▶
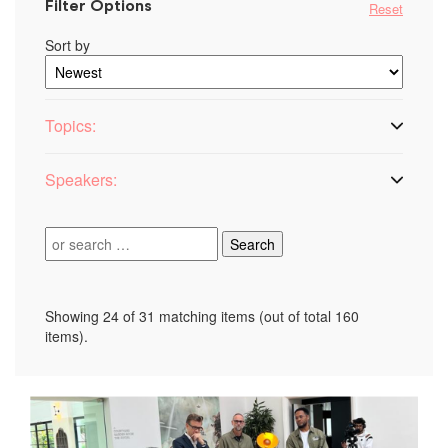
Filter Options
Reset
Sort by
Topics:
Speakers:
Search:
Showing 24 of 31 matching items (out of total 160
items).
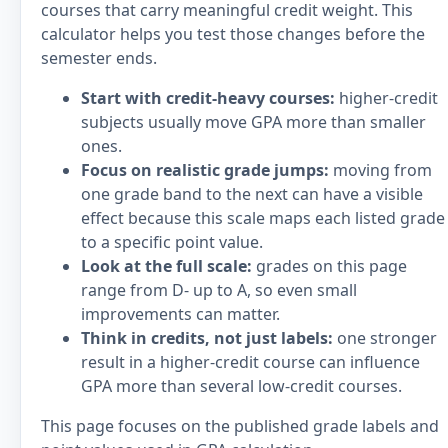
courses that carry meaningful credit weight. This
calculator helps you test those changes before the
semester ends.
Start with credit-heavy courses:
higher-credit
subjects usually move GPA more than smaller
ones.
Focus on realistic grade jumps:
moving from
one grade band to the next can have a visible
effect because this scale maps each listed grade
to a specific point value.
Look at the full scale:
grades on this page
range from D- up to A, so even small
improvements can matter.
Think in credits, not just labels:
one stronger
result in a higher-credit course can influence
GPA more than several low-credit courses.
This page focuses on the published grade labels and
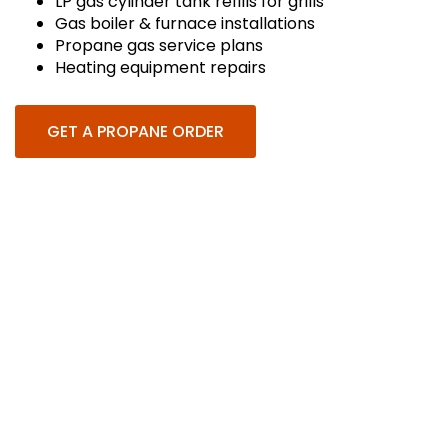
LP gas cylinder tank refills for grills
Gas boiler & furnace installations
Propane gas service plans
Heating equipment repairs
GET A PROPANE ORDER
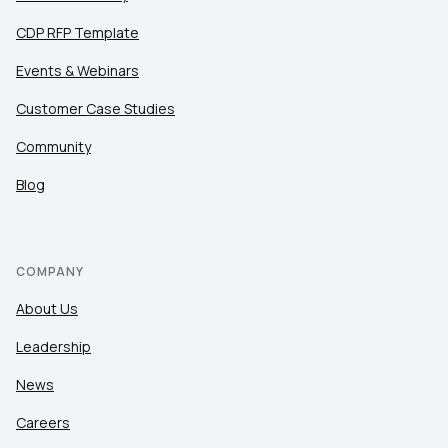
CDP RFP Template
Events & Webinars
Customer Case Studies
Community
Blog
COMPANY
About Us
Leadership
News
Careers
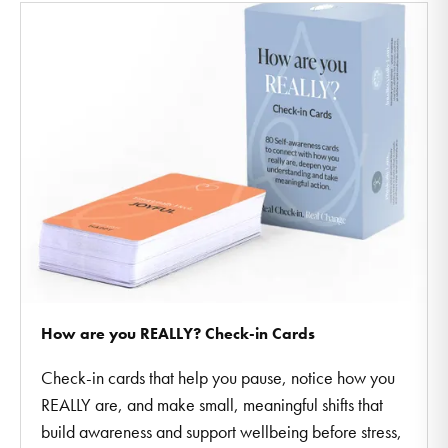
How are you REALLY? Check-in Cards
Check-in cards that help you pause, notice how you
REALLY are, and make small, meaningful shifts that
build awareness and support wellbeing before stress,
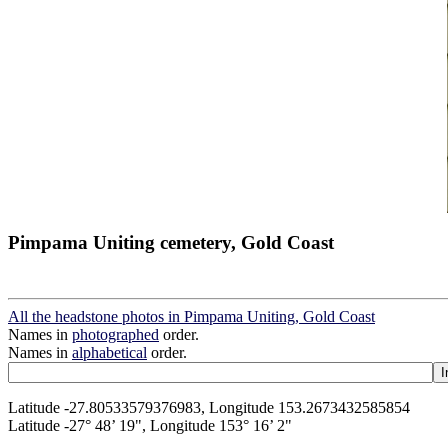
Pimpama Uniting cemetery, Gold Coast
All the headstone photos in Pimpama Uniting, Gold Coast
Names in
photographed
order.
Names in
alphabetical
order.
Latitude -27.80533579376983, Longitude 153.2673432585854
Latitude -27° 48’ 19", Longitude 153° 16’ 2"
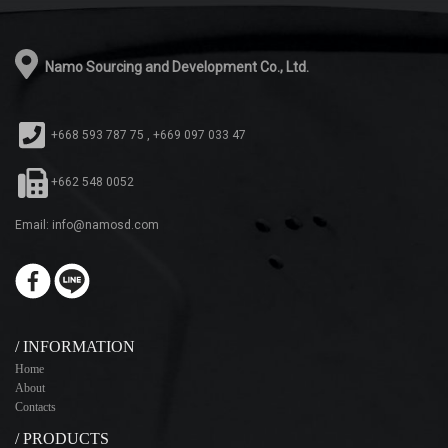
Namo Sourcing and Development Co., Ltd.
+668 593 787 75 , +669 097 033 47
+662 548 0052
Email: info@namosd.com
/ INFORMATION
Home
About
Contacts
/ PRODUCTS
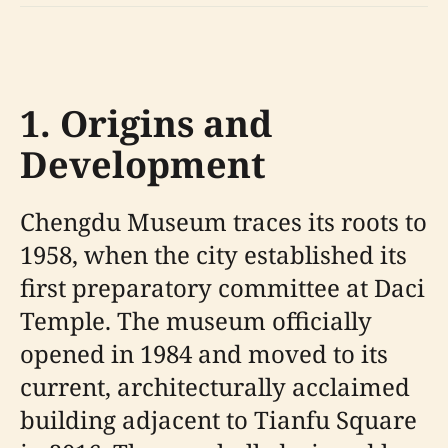
1. Origins and
Development
Chengdu Museum traces its roots to
1958, when the city established its
first preparatory committee at Daci
Temple. The museum officially
opened in 1984 and moved to its
current, architecturally acclaimed
building adjacent to Tianfu Square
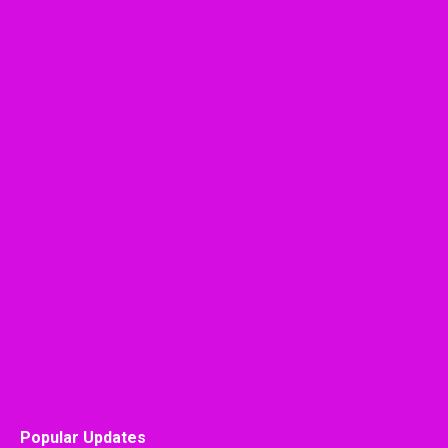
Popular Updates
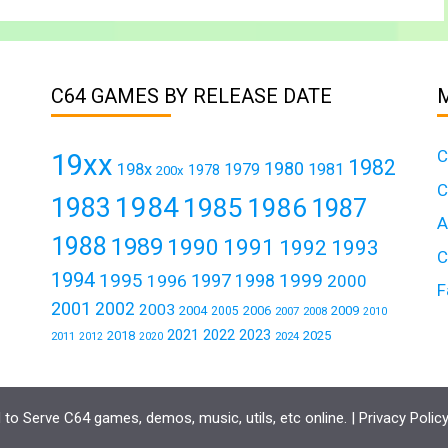
C64 GAMES BY RELEASE DATE
C
19xx
1982
1980
198x
1979
1981
1978
200x
C
1984
1983
1985
1986
1987
A
1988
1989
1990
1991
1992
1993
C
1994
1995
1999
1997
1996
1998
2000
F
2001
2002
2003
2004
2006
2009
2005
2007
2008
2010
2021
2022
2023
2018
2025
2011
2024
2012
2020
to Serve C64 games, demos, music, utils, etc online. |
Privacy Polic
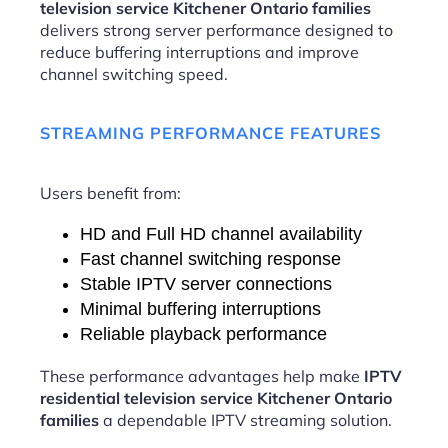
television service Kitchener Ontario families
delivers strong server performance designed to
reduce buffering interruptions and improve
channel switching speed.
STREAMING PERFORMANCE FEATURES
Users benefit from:
HD and Full HD channel availability
Fast channel switching response
Stable IPTV server connections
Minimal buffering interruptions
Reliable playback performance
These performance advantages help make
IPTV
residential television service Kitchener Ontario
families
a dependable IPTV streaming solution.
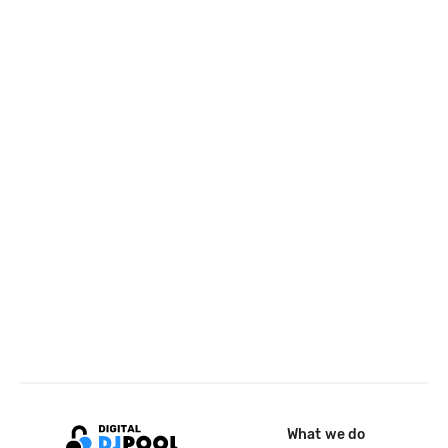
What we do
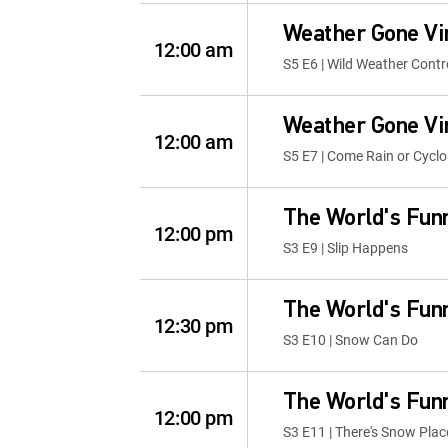
Weather Gone Vi
12:00 am
S5 E6 | Wild Weather Contr
Weather Gone Vi
12:00 am
S5 E7 | Come Rain or Cycl
The World's Fun
12:00 pm
S3 E9 | Slip Happens
The World's Fun
12:30 pm
S3 E10 | Snow Can Do
The World's Fun
12:00 pm
S3 E11 | There's Snow Pla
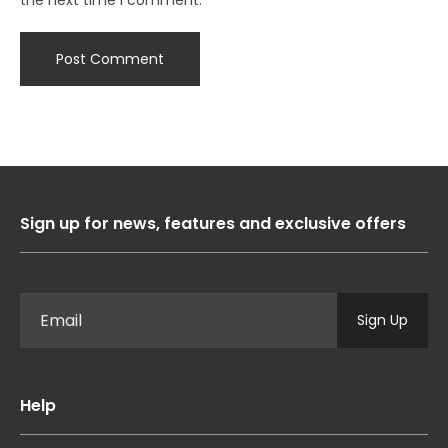
Sign up for news, features and exclusive offers
Sign Up
Help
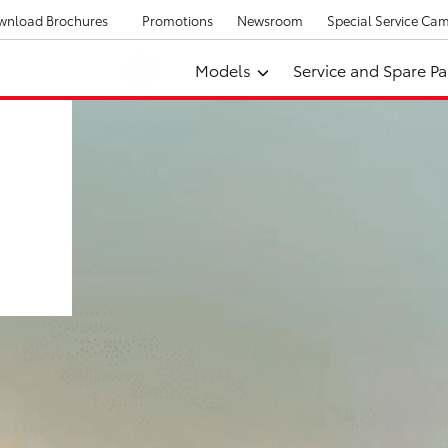
wnload Brochures
Promotions
Newsroom
Special Service Ca
Models
Service and Spare Pa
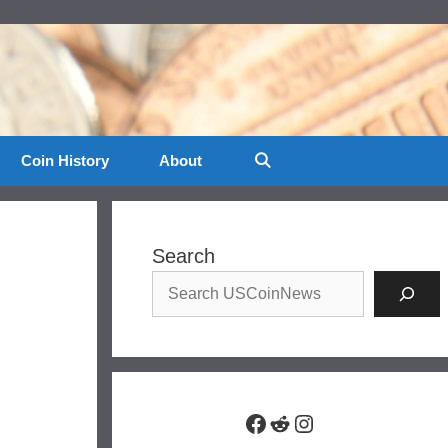
Coin History
About
Search
Facebook
Reddit
Instagram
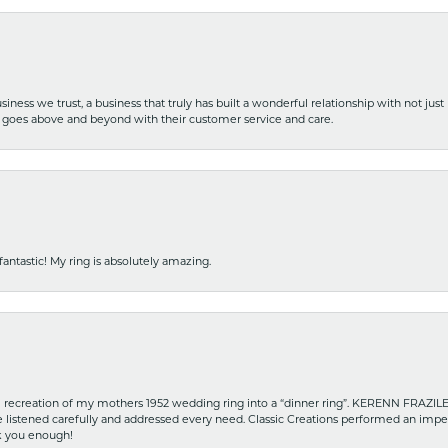
iness we trust, a business that truly has built a wonderful relationship with not just
hat goes above and beyond with their customer service and care.
fantastic! My ring is absolutely amazing.
recreation of my mothers 1952 wedding ring into a “dinner ring”. KERENN FRAZILE wa
he listened carefully and addressed every need. Classic Creations performed an impe
nk you enough!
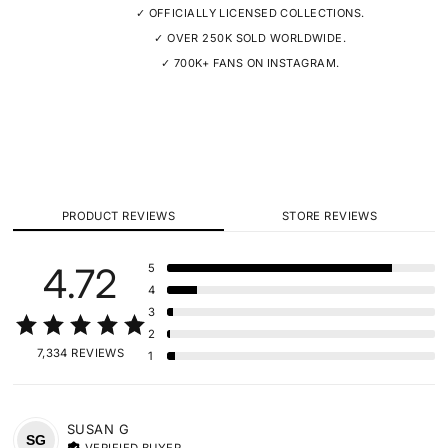
✓ OFFICIALLY LICENSED COLLECTIONS.
✓ OVER 250K SOLD WORLDWIDE.
✓ 700K+ FANS ON INSTAGRAM.
PRODUCT REVIEWS
STORE REVIEWS
4.72
5
4
3
2
7,334 REVIEWS
1
SUSAN
G
SG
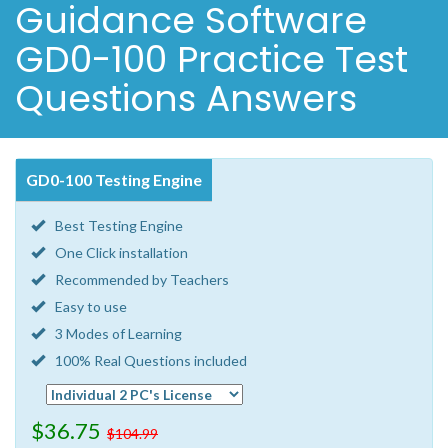
Guidance Software
GD0-100 Practice Test
Questions Answers
GD0-100 Testing Engine
Best Testing Engine
One Click installation
Recommended by Teachers
Easy to use
3 Modes of Learning
100% Real Questions included
$36.75
$104.99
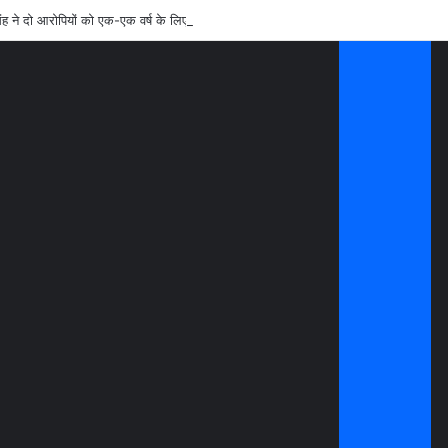
ंह ने दो आरोपियों को एक-एक वर्ष के लिए किया जिलाबदर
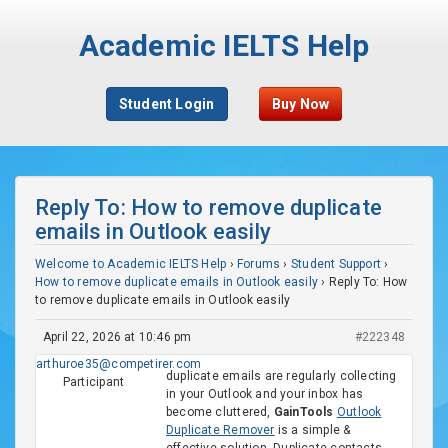
Academic IELTS Help
Student Login
Buy Now
Reply To: How to remove duplicate
emails in Outlook easily
Welcome to Academic IELTS Help
›
Forums
›
Student Support
›
How to remove duplicate emails in Outlook easily
›
Reply To: How
to remove duplicate emails in Outlook easily
April 22, 2026 at 10:46 pm
#222348
arthuroe35@competirer.com
duplicate emails are regularly collecting
Participant
in your Outlook and your inbox has
become cluttered,
GainTools
Outlook
Duplicate Remover
is a simple &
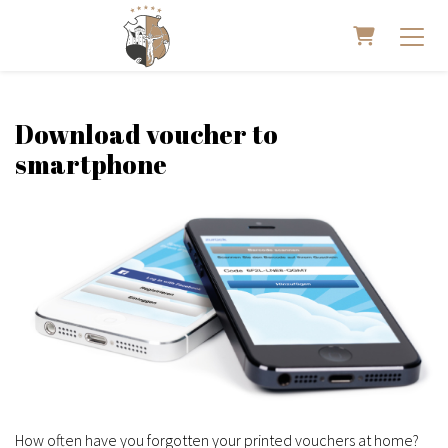
Shopping 
Download voucher to
smartphone
How often have you forgotten your printed vouchers at home?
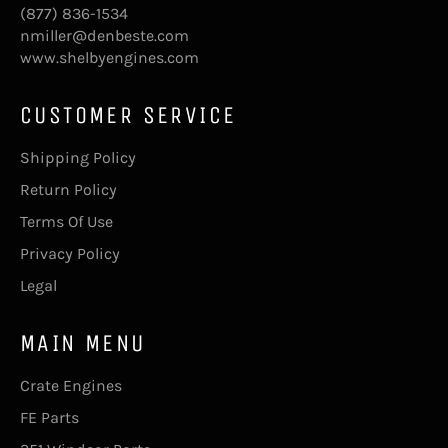
(877) 836-1534
nmiller@denbeste.com
www.shelbyengines.com
CUSTOMER SERVICE
Shipping Policy
Return Policy
Terms Of Use
Privacy Policy
Legal
MAIN MENU
Crate Engines
FE Parts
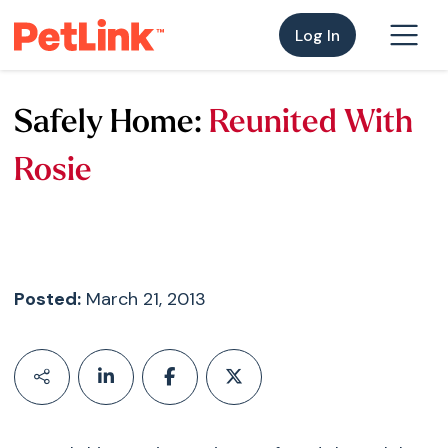
Log In
Safely Home:
Reunited With
Rosie
Posted:
March 21, 2013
◀
Przepisz słowo w słowo wszystkie wiersze podane powyżej. Pomiń w odpowiedzi obrazy.

Filter Options
Reset
Sort by
Topics:
Speakers:
Search:
Showing 24 of 31 matching items (out of total 160
items).
courses that carry meaningful credit weight. This
calculator helps you test those changes before the
semester ends.
Start with credit-heavy courses:
higher-credit
subjects usually move GPA more than smaller
ones.
Focus on realistic grade jumps:
moving from
one grade band to the next can have a visible
effect because this scale maps each listed grade
to a specific point value.
Look at the full scale:
grades on this page
range from D- up to A, so even small
improvements can matter.
Think in credits, not just labels:
one stronger
result in a higher-credit course can influence
GPA more than several low-credit courses.
This page focuses on the published grade labels and
LP gas cylinder tank refills for grills
Gas boiler & furnace installations
Propane gas service plans
Heating equipment repairs
GET A PROPANE ORDER
CDP RFP Template
Events & Webinars
Customer Case Studies
Community
Blog
COMPANY
About Us
Leadership
News
Careers
How are you REALLY? Check-in Cards
Check-in cards that help you pause, notice how you
REALLY are, and make small, meaningful shifts that
build awareness and support wellbeing before stress,
Pimpama Uniting cemetery, Gold Coast
All the headstone photos in Pimpama Uniting, Gold Coast
Names in
photographed
order.
Names in
alphabetical
order.
Latitude -27.80533579376983, Longitude 153.2673432585854
Latitude -27° 48’ 19", Longitude 153° 16’ 2"
Namo Sourcing and Development Co., Ltd.
+668 593 787 75 , +669 097 033 47
+662 548 0052
Email: info@namosd.com
/ INFORMATION
Home
About
Contacts
/ PRODUCTS
1. Origins and
Development
Chengdu Museum traces its roots to
1958, when the city established its
first preparatory committee at Daci
Temple. The museum officially
opened in 1984 and moved to its
current, architecturally acclaimed
building adjacent to Tianfu Square
Popular Updates
C64 GAMES BY RELEASE DATE
C
19xx
1982
1980
198x
1979
1981
1978
200x
C
1984
1983
1985
1986
1987
A
1988
1989
1990
1991
1992
1993
C
1994
1995
1999
1997
1996
1998
2000
F
2001
2002
2003
2004
2006
2009
2005
2007
2008
2010
2021
2022
2023
2018
2025
2011
2024
2012
2020
to Serve C64 games, demos, music, utils, etc online. |
Privacy Polic
television service Kitchener Ontario families
delivers strong server performance designed to
reduce buffering interruptions and improve
channel switching speed.
STREAMING PERFORMANCE FEATURES
Users benefit from:
HD and Full HD channel availability
Fast channel switching response
Stable IPTV server connections
Minimal buffering interruptions
Reliable playback performance
These performance advantages help make
IPTV
residential television service Kitchener Ontario
families
a dependable IPTV streaming solution.
What we do
Weather Gone Vi
12:00 am
S5 E6 | Wild Weather Contr
Weather Gone Vi
12:00 am
S5 E7 | Come Rain or Cycl
The World's Fun
12:00 pm
S3 E9 | Slip Happens
The World's Fun
12:30 pm
S3 E10 | Snow Can Do
The World's Fun
12:00 pm
S3 E11 | There's Snow Pla
Sign up for news, features and exclusive offers
Sign Up
Help
wnload Brochures
Promotions
Newsroom
Special Service Ca
Models
Service and Spare Pa
Coin History
About
Search
Facebook
Reddit
Instagram
iness we trust, a business that truly has built a wonderful relationship with not just
hat goes above and beyond with their customer service and care.
fantastic! My ring is absolutely amazing.
recreation of my mothers 1952 wedding ring into a “dinner ring”. KERENN FRAZILE wa
he listened carefully and addressed every need. Classic Creations performed an impe
nk you enough!
✓ OFFICIALLY LICENSED COLLECTIONS.
✓ OVER 250K SOLD WORLDWIDE.
✓ 700K+ FANS ON INSTAGRAM.
PRODUCT REVIEWS
STORE REVIEWS
4.72
5
4
3
2
7,334 REVIEWS
1
SUSAN
G
SG
Guidance Software
GD0-100 Practice Test
Questions Answers
GD0-100 Testing Engine
Best Testing Engine
One Click installation
Recommended by Teachers
Easy to use
3 Modes of Learning
100% Real Questions included
$36.75
$104.99
ंह ने दो आरोपियों को एक-एक वर्ष के लिए किया जिलाबदर
Academic IELTS Help
Student Login
Buy Now
Reply To: How to remove duplicate
emails in Outlook easily
Welcome to Academic IELTS Help
›
Forums
›
Student Support
›
How to remove duplicate emails in Outlook easily
›
Reply To: How
to remove duplicate emails in Outlook easily
April 22, 2026 at 10:46 pm
#222348
arthuroe35@competirer.com
duplicate emails are regularly collecting
Participant
in your Outlook and your inbox has
become cluttered,
GainTools
Outlook
Duplicate Remover
is a simple &
Shopping 
Download voucher to
smartphone
How often have you forgotten your printed vouchers at home?
(877) 836-1534
nmiller@denbeste.com
www.shelbyengines.com
CUSTOMER SERVICE
Shipping Policy
Return Policy
Terms Of Use
Privacy Policy
Legal
MAIN MENU
Crate Engines
FE Parts
Log In
Safely Home:
Reunited With
Rosie
Posted:
March 21, 2013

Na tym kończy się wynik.